Still the youngest head coach in the NFL ranks at 34, McVay's offense from 2017-18 averaged an NFL-best 31.4 points per game, but fell to 24.6 and 11th in the league in 2019, per NFL Research.
With a multitude of roster changes, McVay is tasked with building the offense back up with Goff still under center and, despite having quarterbacked his squad to the Super Bowl, still looking to prove doubters wrong regarding his status as a franchise quarterback.

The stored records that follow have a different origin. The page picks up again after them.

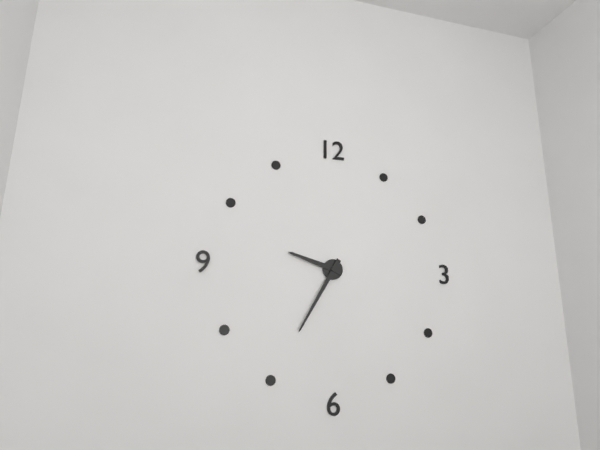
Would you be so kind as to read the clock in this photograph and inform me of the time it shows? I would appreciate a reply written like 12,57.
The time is 9,35
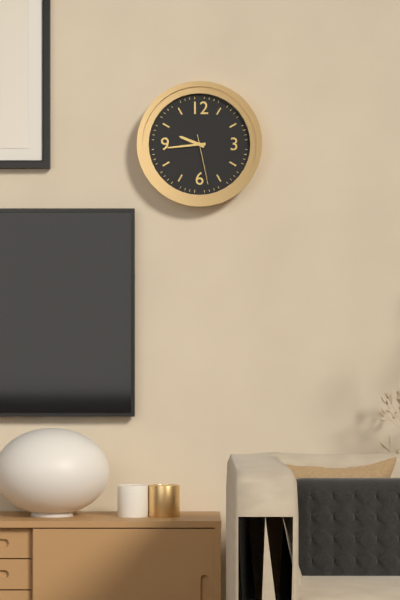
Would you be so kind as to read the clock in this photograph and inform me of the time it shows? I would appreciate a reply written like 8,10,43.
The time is 9,44,28
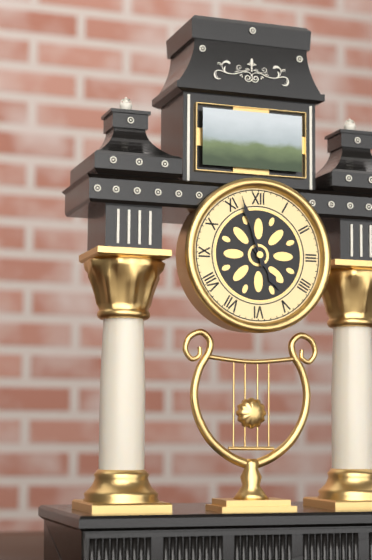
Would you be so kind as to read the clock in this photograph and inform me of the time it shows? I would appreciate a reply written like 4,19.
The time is 4,57
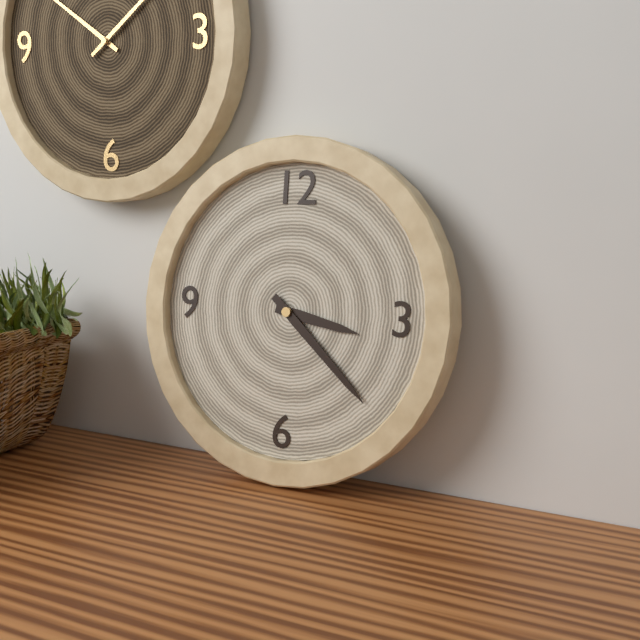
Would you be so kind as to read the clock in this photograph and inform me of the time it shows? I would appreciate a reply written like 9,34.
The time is 3,22
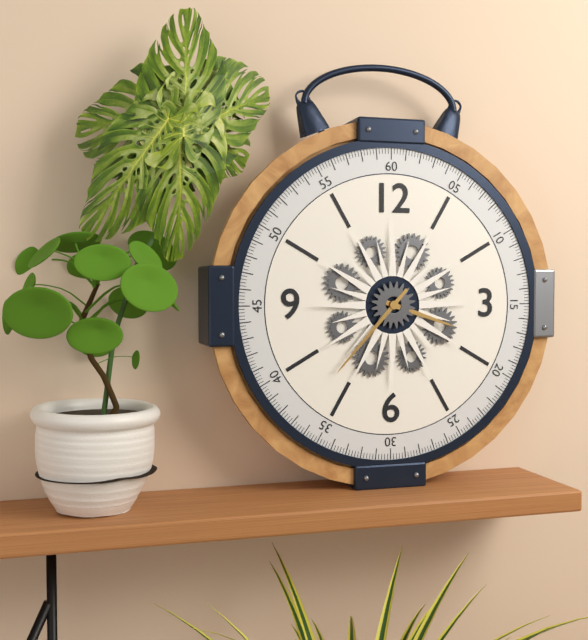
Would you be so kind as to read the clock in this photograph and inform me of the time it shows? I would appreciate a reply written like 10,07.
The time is 3,37
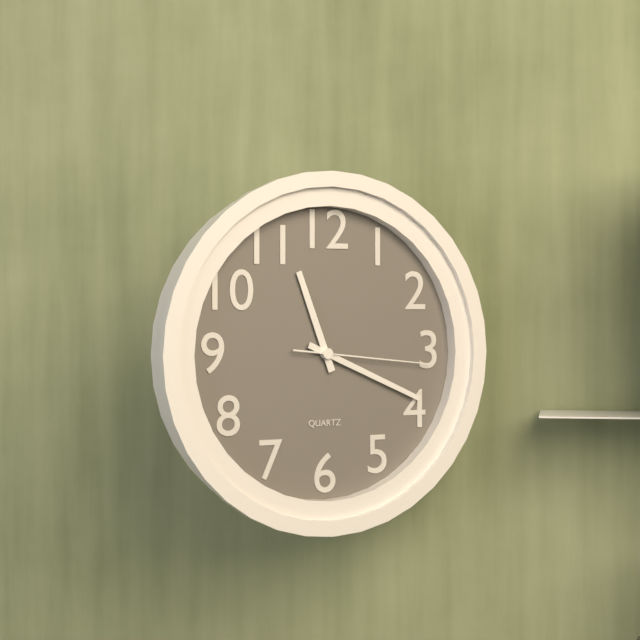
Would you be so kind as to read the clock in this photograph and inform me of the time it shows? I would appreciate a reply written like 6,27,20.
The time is 11,19,16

Goff – via NFL Research – is the first Rams quarterback to connect for back-to-back seasons with 4,000-plus yards passing, but the young gunslinger's league-high 626 passing attempts last year continued a trend of a more passing for L.A. and less success. The Rams passed on 62% of their plays in 2019, up from 56.7 during their Super Bowl season and increased form 54.6% the year prior in 2017, per NFL Research.
Whether more balance lies ahead remains to be seen and to be decided by McVay.
Changes need to be made if the Rams are to return to form and rebound from a 9-7 showing last season in which they finished third in the arduous NFC West. Changes have already been made on the roster. Most notable on the offensive end is the loss of running back Todd Gurley. Once the engine that drove the Rams' offense, Gurley was released. Wide receiver Brandin Cooks was traded to the Texans, as well.
L.A. looked to replenish in the draft and selected running back Cam Akers and receiver Van Jefferson in the second round. Is it enough? Well, the 2020 season should answer that.
In the least, their arrivals signal some fresh blood for an offense that suddenly went stale.
McVay's arrival reinvigorated the Rams. Listless the season prior, the Rams were dead last in points scored and excited viewers in 2016. Upon McVay's rookie season as a head coach the very next year, the Rams were first in the NFL in points, back in the playoffs and the youngin' on the sidelines was the shiny new offensive darling of the league. Then came 2018 and a trip all the way to the Super Bowl.
Though a trip to the Super Bowl is always reason for celebration, it was also evidence to the beginning of the offensive troubles. The Patriots prevailed, 13-3, and the Rams were left reeling, a team that had returned to the forefront with a high-scoring offense commanding the notoriety had suddenly gone stagnant.
Teams can turn and fortunes can reverse in the shortest of order in the NFL. After all, the 2017 Rams are representatives of just that.
However, the degree of difficulty is all the more pronounced in the suddenly daunting NFC West, which boasts the reigning NFC champions in San Francisco, a perennial playoff team in Seattle and a rising phoenix in Arizona.
Can McVay and the Rams return to a semblance of their previous selves and once more become players in the west? Goff, Cooper Kupp, Robert Woods and some new faces will surely do their best to answer that with an emphatic yes.